Excerpt to read: Begin

Making Space: The First-Of-The-Year Creative Enema

by Brian on January 6, 2011

in Productivity

And it sounds like too much information already, doesn’t it?

No worries, we speak metaphor here. But please appreciate how hard I had to fight my baser impulses on what to choose for the picture.

So here we are at the hilltop of early January, a traditional vantage point for looking backward and forward, where we’ve been and where we’re headed. Arbitrary? Sure. You can swivel a 180 any time.

But this week just feels … righter than any other. It snaps into the groove worn by millennia and the billions of souls who’ve gone before. It wasn’t arbitrary that the Romans named this month for Janus, their dual-faced god who simultaneously looked in opposite directions.

In my own 2010, progress was made. Things got done. Some stuff finished and other stuff begun.

But I have to admit to a certain amount of — again, apologies, but when the word fits — creative constipation. Projects and processes frequently took longer than it seemed they should’ve. More effort. More strain. More screaming at the tiles. And I’ll shut up before this particular line of comparison goes too far.

Suffice to say that here are some first-of-the-year measures that just feel right for getting deeper into the flow again.

Subtracting 155 Points Of Clutter

This one comes courtesy of Chris Guillebeau, whose book The Art Of Non-Conformity was a Christmas present that I read last week.

He mentions encountering a quest by someone to pare his life’s possessions down to 100 items. Despite some categorical fudging — like, all books counting as one item — Guillebeau decides he couldn’t do that. But that he could spend at least one month jettisoning 5 items a day.

I like this.

I don’t abide clutter when it looks like clutter, but I’m living proof it’s possible to be an organized packrat.

In this purge, there are no rules, no disqualifications. An item’s an item. That old parka and that short stack of outdated mutual fund reports are equal under the law. Donate it, recycle it, sell it, give it away, or just trash it.

Six days in and this has turned into something I actually look forward to … discovering what’s going to find its way to the chopping block.

It feels like clearing away deadfall and thorns to make room for new growth.

Or this: When Windows 7 and Mac OS X 10.6, aka Snow Leopard, came out, the feature that was touted the most, for both of them, was their streamlining. This was the first time in maybe forever that operating systems were smaller, less bloated, than their predecessors.

Many of us operate in a similar fashion. Too much stuff — especially stuff we don’t use, don’t need, aren’t particularly attached to anymore — can start to weigh us down, choke us off. It turns into arterial placque that slows the circulation.

Excerpt to read: End
Information: Begin

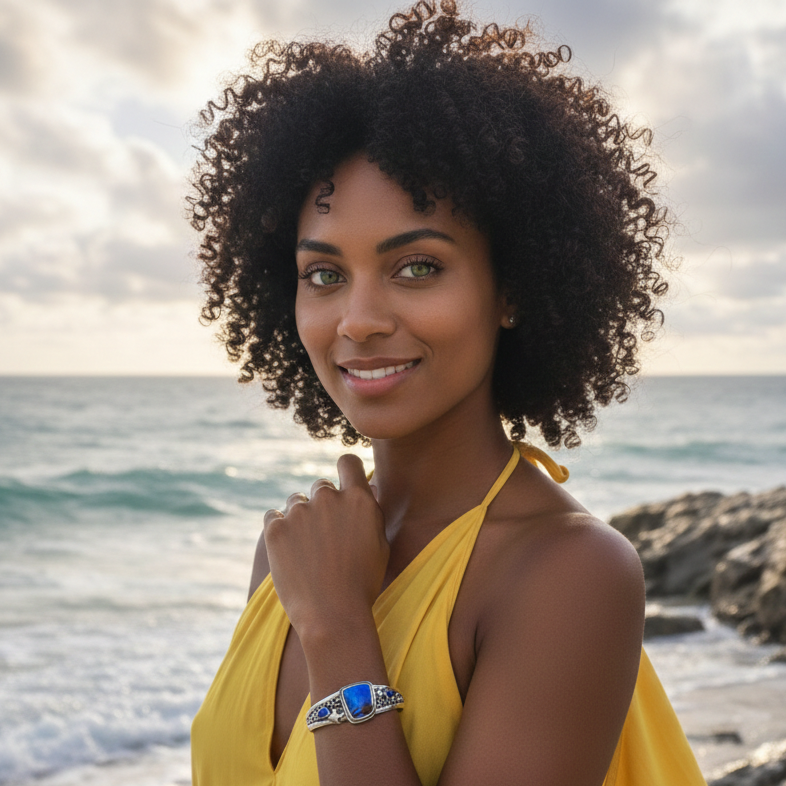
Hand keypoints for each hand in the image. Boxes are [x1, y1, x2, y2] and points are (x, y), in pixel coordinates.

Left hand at [263, 454, 388, 639]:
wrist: (332, 616)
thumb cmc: (362, 584)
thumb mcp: (380, 544)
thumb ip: (371, 512)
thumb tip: (365, 487)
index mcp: (358, 499)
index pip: (348, 462)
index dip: (345, 471)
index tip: (342, 484)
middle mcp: (329, 499)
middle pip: (321, 486)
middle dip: (322, 503)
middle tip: (324, 535)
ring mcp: (300, 512)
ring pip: (295, 501)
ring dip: (300, 517)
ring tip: (307, 550)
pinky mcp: (275, 529)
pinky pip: (273, 517)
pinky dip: (279, 529)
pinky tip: (289, 552)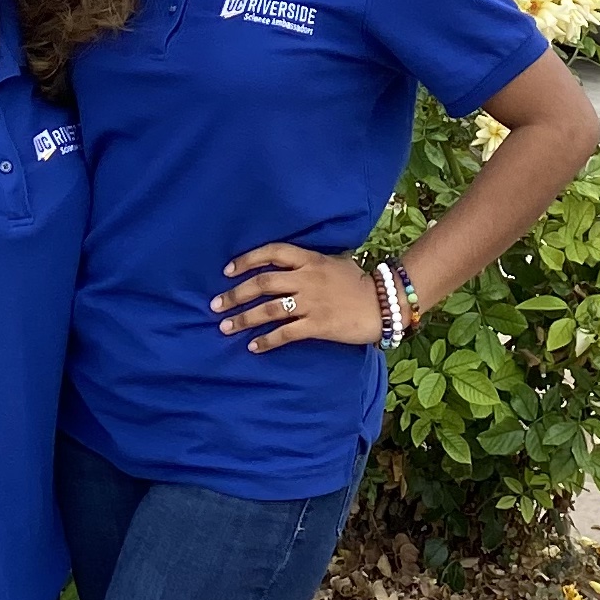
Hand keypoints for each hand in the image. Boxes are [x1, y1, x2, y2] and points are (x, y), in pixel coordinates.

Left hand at [211, 242, 387, 355]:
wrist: (383, 302)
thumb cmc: (358, 281)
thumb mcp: (333, 261)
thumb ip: (309, 263)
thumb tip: (286, 264)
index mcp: (309, 259)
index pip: (272, 253)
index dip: (247, 260)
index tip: (227, 271)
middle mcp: (306, 279)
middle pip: (263, 283)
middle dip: (236, 294)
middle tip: (215, 305)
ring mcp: (311, 302)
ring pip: (269, 309)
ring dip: (244, 319)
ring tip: (226, 327)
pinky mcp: (317, 325)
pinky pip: (285, 333)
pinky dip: (267, 340)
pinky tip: (253, 346)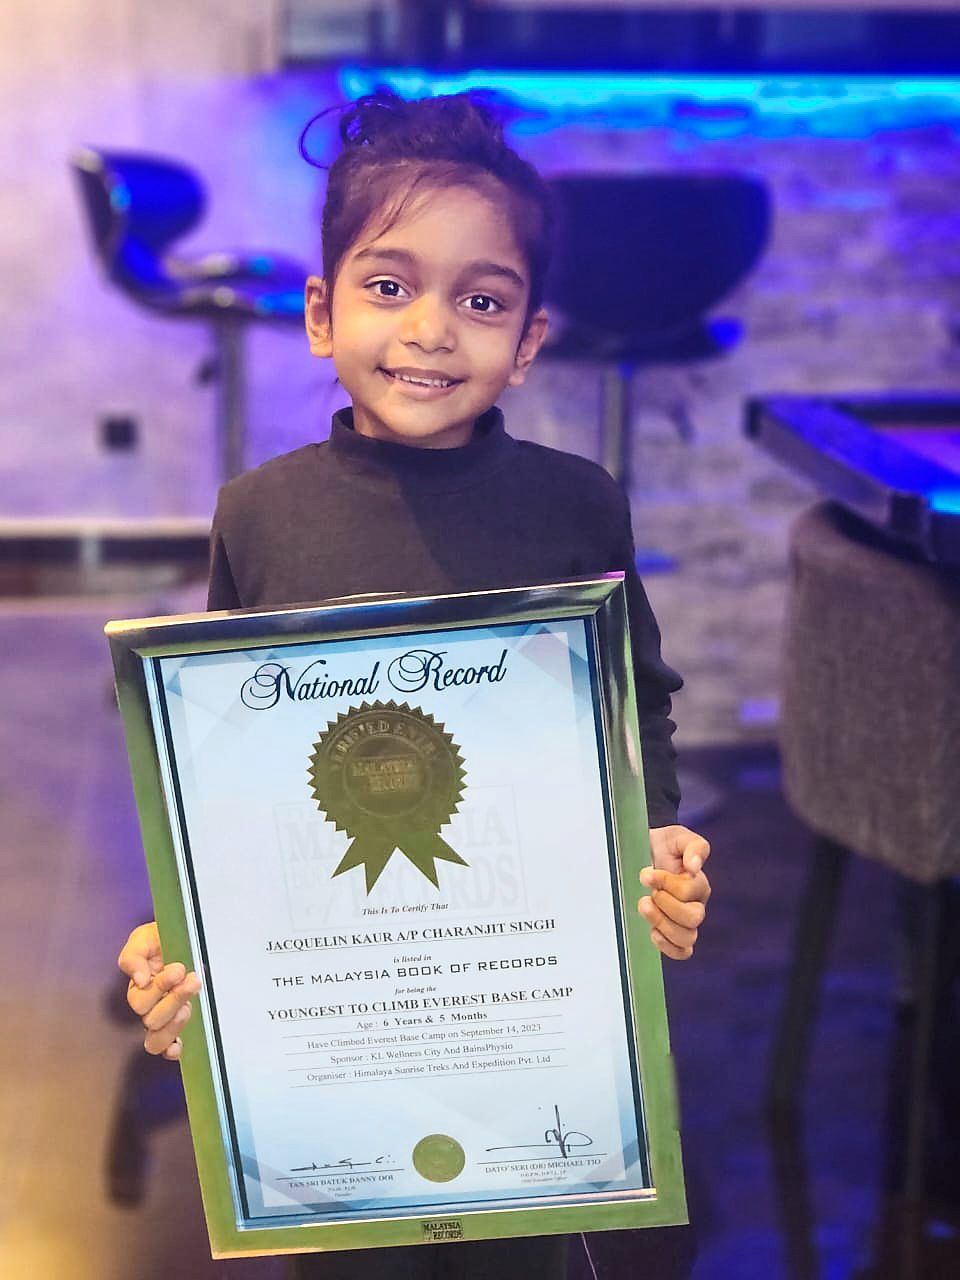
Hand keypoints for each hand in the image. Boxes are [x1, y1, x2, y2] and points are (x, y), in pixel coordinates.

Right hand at [117, 921, 201, 1060]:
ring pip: (158, 1038)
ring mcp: (165, 1018)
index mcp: (138, 990)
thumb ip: (133, 958)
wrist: (182, 936)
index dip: (160, 987)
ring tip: (190, 1002)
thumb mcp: (142, 939)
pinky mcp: (179, 1023)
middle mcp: (149, 1007)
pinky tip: (180, 1045)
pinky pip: (169, 1049)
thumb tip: (139, 981)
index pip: (140, 1002)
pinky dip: (172, 1050)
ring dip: (175, 1022)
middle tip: (190, 980)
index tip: (179, 968)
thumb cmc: (159, 939)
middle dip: (173, 1000)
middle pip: (152, 1020)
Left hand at [638, 825, 711, 960]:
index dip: (667, 883)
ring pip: (687, 938)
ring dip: (662, 924)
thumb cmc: (661, 846)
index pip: (690, 891)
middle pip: (694, 918)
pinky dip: (668, 946)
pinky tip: (652, 932)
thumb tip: (695, 867)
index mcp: (698, 883)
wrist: (639, 855)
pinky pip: (681, 952)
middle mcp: (695, 905)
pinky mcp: (670, 934)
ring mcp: (683, 922)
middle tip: (650, 892)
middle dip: (667, 905)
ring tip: (644, 906)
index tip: (646, 872)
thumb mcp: (676, 837)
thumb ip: (693, 846)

Information: End

What is expected
Can you sum up the blog post in two sentences? The material has no connection to the blog post.

The answer
Looking back from early January, the author says 2010 brought progress but also a "creative constipation" in which projects took more time and effort than they should have. To get back into the flow, he has taken up Chris Guillebeau's idea of getting rid of five possessions a day for a month, 155 items in all, with no rules about what counts, and he compares it to clearing away deadfall to make room for new growth.